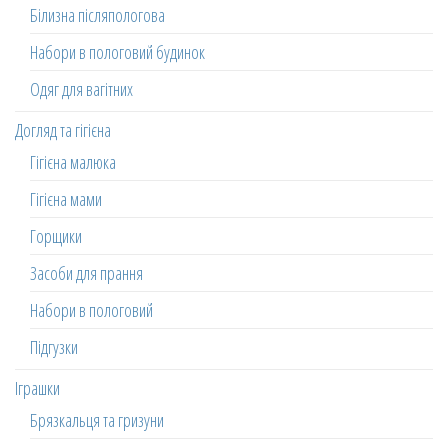
Білизна післяпологова
Набори в пологовий будинок
Одяг для вагітних
Догляд та гігієна
Гігієна малюка
Гігієна мами
Горщики
Засоби для прання
Набори в пологовий
Підгузки
Іграшки
Брязкальця та гризуни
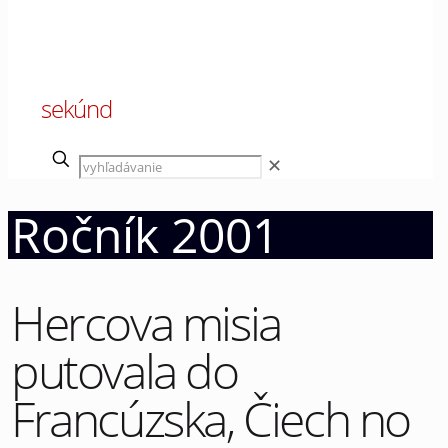
00
sekúnd
✕
Ročník 2001
Hercova misia
putovala do
Francúzska, Čiech no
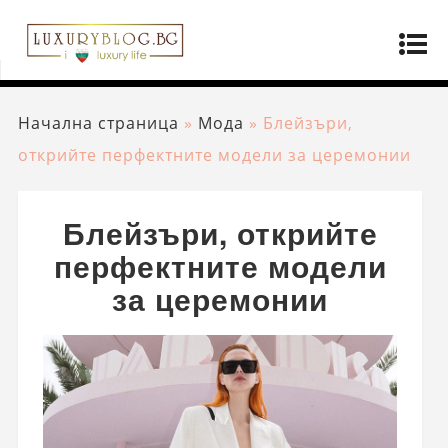
Начална страница
»
Мода
»
Блейзъри,
открийте перфектните модели за церемонии
Блейзъри, открийте
перфектните модели
за церемонии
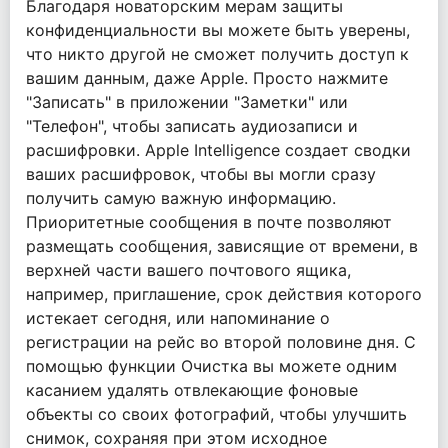
Благодаря новаторским мерам защиты
конфиденциальности вы можете быть уверены,
что никто другой не сможет получить доступ к
вашим данным, даже Apple. Просто нажмите
"Записать" в приложении "Заметки" или
"Телефон", чтобы записать аудиозаписи и
расшифровки. Apple Intelligence создает сводки
ваших расшифровок, чтобы вы могли сразу
получить самую важную информацию.
Приоритетные сообщения в почте позволяют
размещать сообщения, зависящие от времени, в
верхней части вашего почтового ящика,
например, приглашение, срок действия которого
истекает сегодня, или напоминание о
регистрации на рейс во второй половине дня. С
помощью функции Очистка вы можете одним
касанием удалять отвлекающие фоновые
объекты со своих фотографий, чтобы улучшить
снимок, сохраняя при этом исходное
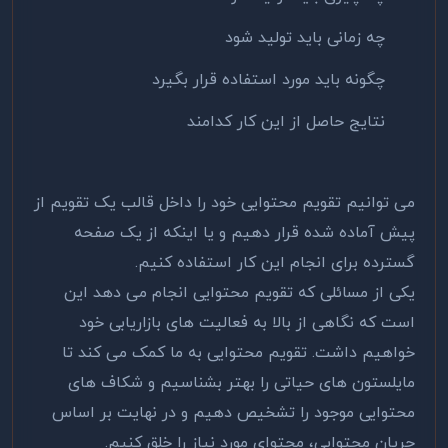
چه زمانی باید تولید شود
چگونه باید مورد استفاده قرار بگیرد
نتایج حاصل از این کار کدامند
می توانیم تقویم محتوایی خود را داخل قالب یک تقویم از
پیش آماده شده قرار دهیم و یا اینکه از یک صفحه
گسترده برای انجام این کار استفاده کنیم.
یکی از مسائلی که تقویم محتوایی انجام می دهد این
است که نگاهی از بالا به فعالیت های بازاریابی خود
خواهیم داشت. تقویم محتوایی به ما کمک می کند تا
مایلستون های حیاتی را بهتر بشناسیم و شکاف های
محتوایی موجود را تشخیص دهیم و در نهایت بر اساس
جریان محتوایی، محتوای مورد نیاز را خلق کنیم.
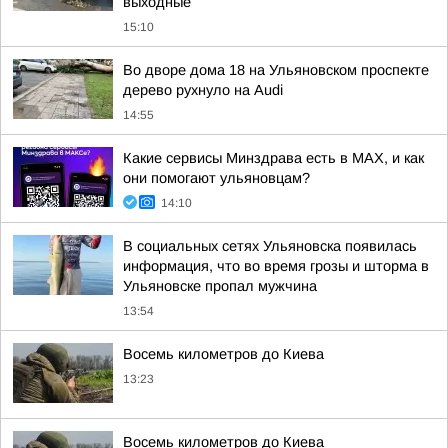
выходные
15:10
Во дворе дома 18 на Ульяновском проспекте
дерево рухнуло на Audi
14:55
Какие сервисы Минздрава есть в МАХ, и как
они помогают ульяновцам?
14:10
В социальных сетях Ульяновска появилась
информация, что во время грозы и шторма в
Ульяновске пропал мужчина
13:54
Восемь километров до Киева
13:23
Восемь километров до Киева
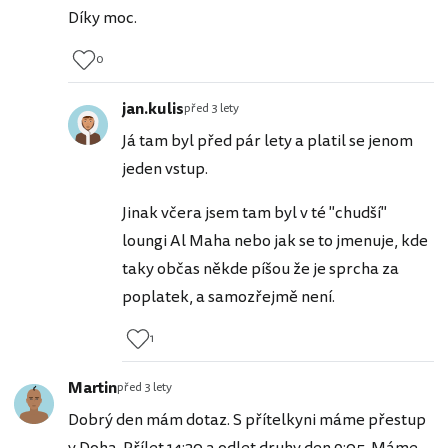
Díky moc.
0
jan.kulis
před 3 lety
Já tam byl před pár lety a platil se jenom
jeden vstup.
Jinak včera jsem tam byl v té "chudší"
loungi Al Maha nebo jak se to jmenuje, kde
taky občas někde píšou že je sprcha za
poplatek, a samozřejmě není.
1
Martin
před 3 lety
Dobrý den mám dotaz. S přítelkyni máme přestup
v Doha. Přílet 14:30 a odlet druhy den 9:05. Máme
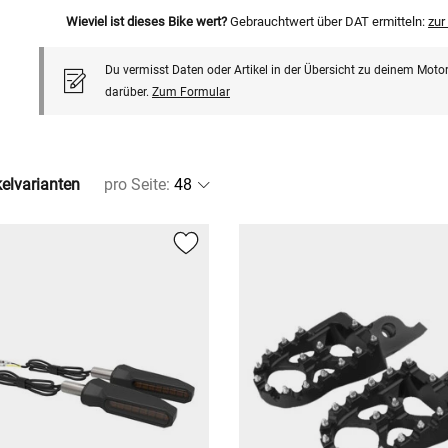
Wieviel ist dieses Bike wert?
Gebrauchtwert über DAT ermitteln:
zu
Du vermisst Daten oder Artikel in der Übersicht zu deinem Motor
darüber.
Zum Formular
kelvarianten
pro Seite
:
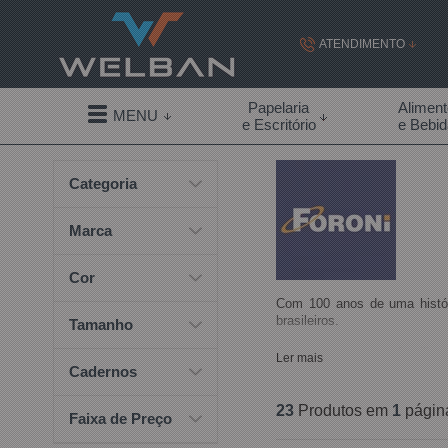
ATENDIMENTO
(19) 99855-
Papelaria
Alimen
MENU
e Escritório
e Bebi
(19)
Categoria
contato@welban.com
Segunda à sexta - 08:3
Marca
09:00h à
Cor
Com 100 anos de uma histór
brasileiros.
Tamanho
Antes uma empresa familiar,
Ler mais
e soluções em acabamento d
Cadernos
Somos uma companhia aberta
23
Produtos em
1
págin
Faixa de Preço
consumidores de todas as ger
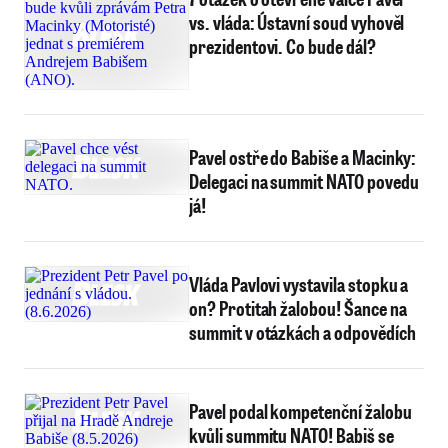
vs. vláda: Ústavní soud vyhověl
prezidentovi. Co bude dál?
Pavel ostře do Babiše a Macinky:
Delegaci na summit NATO povedu
já!
Vláda Pavlovi vystavila stopku a
on? Protitah žalobou! Šance na
summit v otázkách a odpovědích
Pavel podal kompetenční žalobu
kvůli summitu NATO! Babiš se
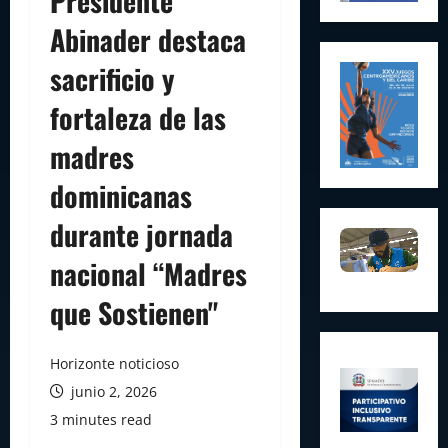
Presidente
Abinader destaca
sacrificio y
fortaleza de las
madres
dominicanas
durante jornada
nacional “Madres
que Sostienen"
Horizonte noticioso
junio 2, 2026
3 minutes read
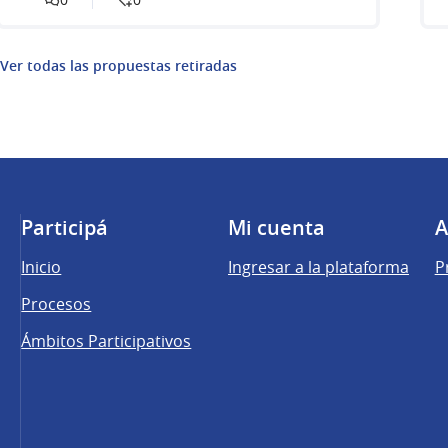
Ver todas las propuestas retiradas
Participá
Mi cuenta
A
Inicio
Ingresar a la plataforma
P
Procesos
Ámbitos Participativos
una pestaña nueva)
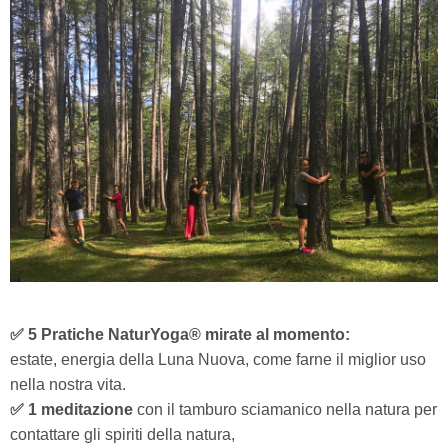
✅ 5 Pratiche NaturYoga® mirate al momento:
estate, energia della Luna Nuova, come farne il miglior uso
nella nostra vita.
✅ 1 meditazione
con il tamburo sciamanico nella natura
per
contattare gli spiriti della natura,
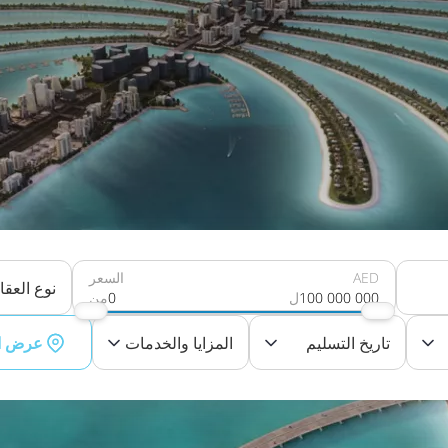
AED
السعر
نوع العقا
100 000 000
ل
0
من
تاريخ التسليم
المزايا والخدمات
عرض ا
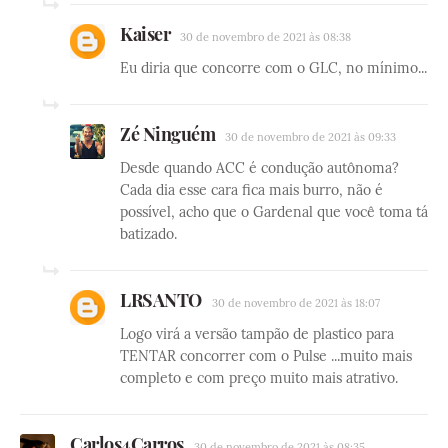
Kaiser
30 de novembro de 2021 às 08:38
Eu diria que concorre com o GLC, no mínimo...
Zé Ninguém
30 de novembro de 2021 às 09:33
Desde quando ACC é condução autônoma?
Cada dia esse cara fica mais burro, não é
possível, acho que o Gardenal que você toma tá
batizado.
LRSANTO
30 de novembro de 2021 às 18:07
Logo virá a versão tampão de plastico para
TENTAR concorrer com o Pulse ...muito mais
completo e com preço muito mais atrativo.
Carlos4Carros
30 de novembro de 2021 às 08:35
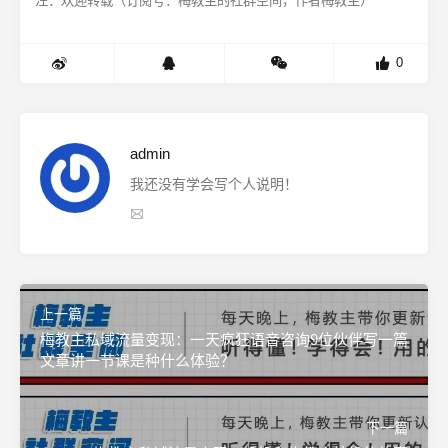
注：欢迎转载（订阅号：梅教主的社群空间，作者梅教主）
0
admin
我还没有学会写个人说明！
上一篇
梅教主私域流量变现：一天疯狂语音咨询9位伙伴写一篇
文章讲一节课是种什么体验？
下一篇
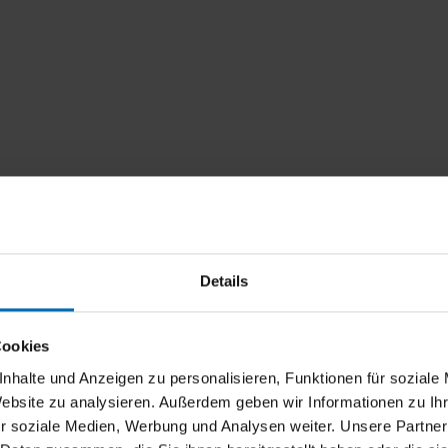
Details
Cookies
nhalte und Anzeigen zu personalisieren, Funktionen für soziale
Website zu analysieren. Außerdem geben wir Informationen zu I
r soziale Medien, Werbung und Analysen weiter. Unsere Partner
Flere oplysninger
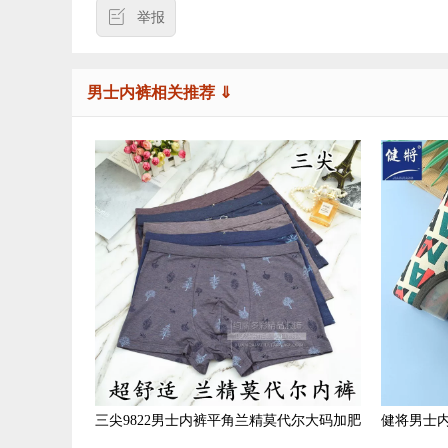
举报
男士内裤相关推荐 ⇓
三尖9822男士内裤平角兰精莫代尔大码加肥
健将男士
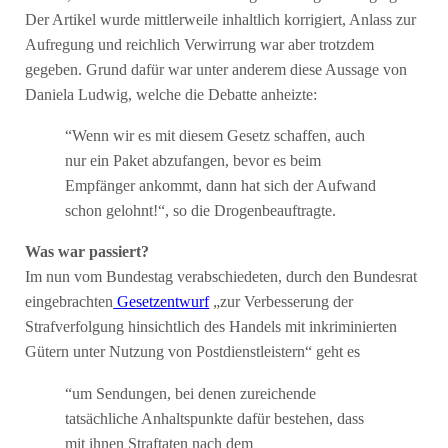
Der Artikel wurde mittlerweile inhaltlich korrigiert, Anlass zur
Aufregung und reichlich Verwirrung war aber trotzdem
gegeben. Grund dafür war unter anderem diese Aussage von
Daniela Ludwig, welche die Debatte anheizte:
“Wenn wir es mit diesem Gesetz schaffen, auch
nur ein Paket abzufangen, bevor es beim
Empfänger ankommt, dann hat sich der Aufwand
schon gelohnt!“, so die Drogenbeauftragte.
Was war passiert?
Im nun vom Bundestag verabschiedeten, durch den Bundesrat
eingebrachten
Gesetzentwurf
„zur Verbesserung der
Strafverfolgung hinsichtlich des Handels mit inkriminierten
Gütern unter Nutzung von Postdienstleistern“ geht es
“um Sendungen, bei denen zureichende
tatsächliche Anhaltspunkte dafür bestehen, dass
mit ihnen Straftaten nach dem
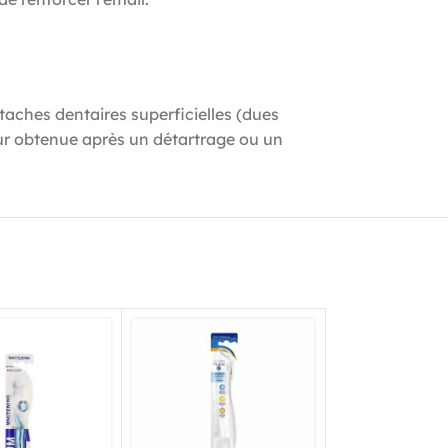
aches dentaires superficielles (dues
eur obtenue après un détartrage ou un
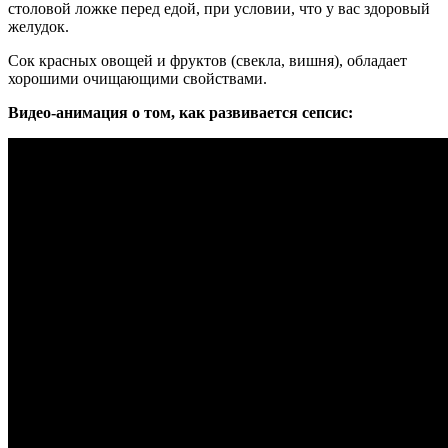
столовой ложке перед едой, при условии, что у вас здоровый
желудок.
Сок красных овощей и фруктов (свекла, вишня), обладает
хорошими очищающими свойствами.
Видео-анимация о том, как развивается сепсис:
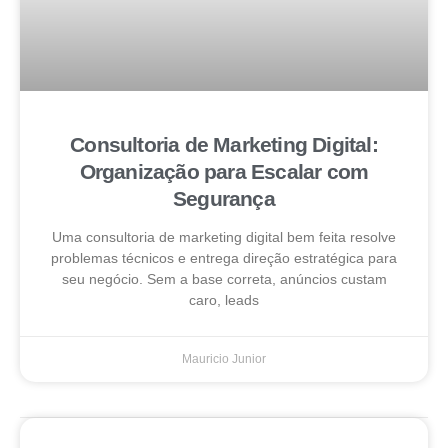
Consultoria de Marketing Digital:
Organização para Escalar com
Segurança
Uma consultoria de marketing digital bem feita resolve
problemas técnicos e entrega direção estratégica para
seu negócio. Sem a base correta, anúncios custam
caro, leads
Mauricio Junior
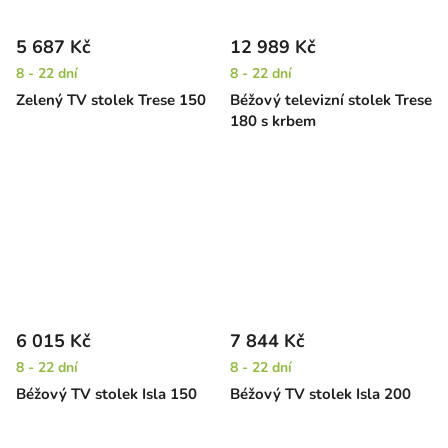
5 687 Kč
12 989 Kč
8 - 22 dní
8 - 22 dní
Zelený TV stolek Trese 150
Béžový televizní stolek Trese
180 s krbem
6 015 Kč
7 844 Kč
8 - 22 dní
8 - 22 dní
Béžový TV stolek Isla 150
Béžový TV stolek Isla 200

====================

Exercise details ▸
Render every line of the material, from the line that contains "aches dentaires superficielles (dues" through the end, as a Markdown table with the columns Row and Line. Leave out blank lines and the pictures.

Response for this exercise ▸
| Row | Line |
|---|---|
| 1 | aches dentaires superficielles (dues |
| 2 | eur obtenue après un détartrage ou un |
| 3 | столовой ложке перед едой, при условии, что у вас здоровый |
| 4 | желудок. |
| 5 | Сок красных овощей и фруктов (свекла, вишня), обладает |
| 6 | хорошими очищающими свойствами. |
| 7 | Видео-анимация о том, как развивается сепсис: |
| 8 | Consultoria de Marketing Digital: |
| 9 | Organização para Escalar com |
| 10 | Segurança |
| 11 | Uma consultoria de marketing digital bem feita resolve |
| 12 | problemas técnicos e entrega direção estratégica para |
| 13 | seu negócio. Sem a base correta, anúncios custam |
| 14 | caro, leads |
| 15 | Mauricio Junior |
| 16 | 5 687 Kč |
| 17 | 12 989 Kč |
| 18 | 8 - 22 dní |
| 19 | 8 - 22 dní |
| 20 | Zelený TV stolek Trese 150 |
| 21 | Béžový televizní stolek Trese |
| 22 | 180 s krbem |
| 23 | 6 015 Kč |
| 24 | 7 844 Kč |
| 25 | 8 - 22 dní |
| 26 | 8 - 22 dní |
| 27 | Béžový TV stolek Isla 150 |
| 28 | Béžový TV stolek Isla 200 |